What you need to do
[1] Echo the blog post about Apple and bloggers word for word, from "If the manual" up to and including "remove the link.".
[2] In the blog post about Apple and bloggers, what was the name of the product whose leaks led Apple to sue bloggers?
[3] Shorten the paragraph in the blog post about Apple and bloggers that begins "Separately Apple also sued", keeping its main facts.

Bloggers: Apple, journalism, deep linking etc






Many people love to hate Microsoft, but Apple doesn't seem to be doing itself too many favours with the blogging community at the moment..

Bloggers as journalists, and protecting our sources

Apple have sued bloggers to try to get them to reveal their sources, in relation to leaks about a product called Asteroid.

Personally I think bloggers should have the same legal protection journalists have, because many bloggers are in fact journalists these days. The court will pronounce in a few months; let's hope the law catches up with the reality.

What links can you post in your blog? Deep linking, copyright etc

Separately Apple also sued the Something Awful website for posting a link to an internal Apple service manual hosted on yet another, independent, site. While Out-law, where I read about this, said that Apple's most obvious solution would have been to get the site hosting the manual to delete it, they mentioned a few useful things about linking.

If the manual had been posted on the other site in breach of Apple's copyright, anyone following the link to download it would also be infringing copyright and so, they said, it would be wise for Something Awful to remove the link.

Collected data
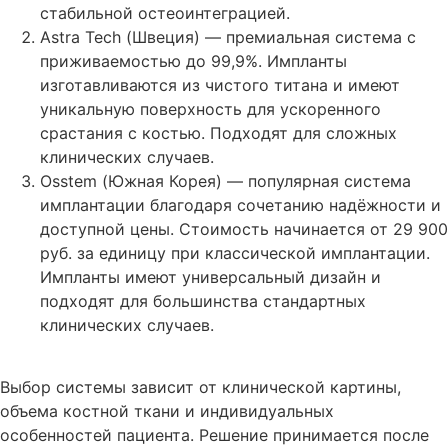
стабильной остеоинтеграцией.
Astra Tech (Швеция) — премиальная система с
приживаемостью до 99,9%. Импланты
изготавливаются из чистого титана и имеют
уникальную поверхность для ускоренного
срастания с костью. Подходят для сложных
клинических случаев.
Osstem (Южная Корея) — популярная система
имплантации благодаря сочетанию надёжности и
доступной цены. Стоимость начинается от 29 900
руб. за единицу при классической имплантации.
Импланты имеют универсальный дизайн и
подходят для большинства стандартных
клинических случаев.
Выбор системы зависит от клинической картины,
объема костной ткани и индивидуальных
особенностей пациента. Решение принимается после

Answer list
[1]
If the manual had been posted on the other site in breach of Apple's copyright, anyone following the link to download it would also be infringing copyright and so, they said, it would be wise for Something Awful to remove the link.

[2] A product called Asteroid.

[3] Apple also sued the Something Awful website for linking to an internal Apple service manual hosted on a separate, independent site. Out-law said Apple's most obvious solution would have been to get the hosting site to delete the manual, and it noted some useful points about linking.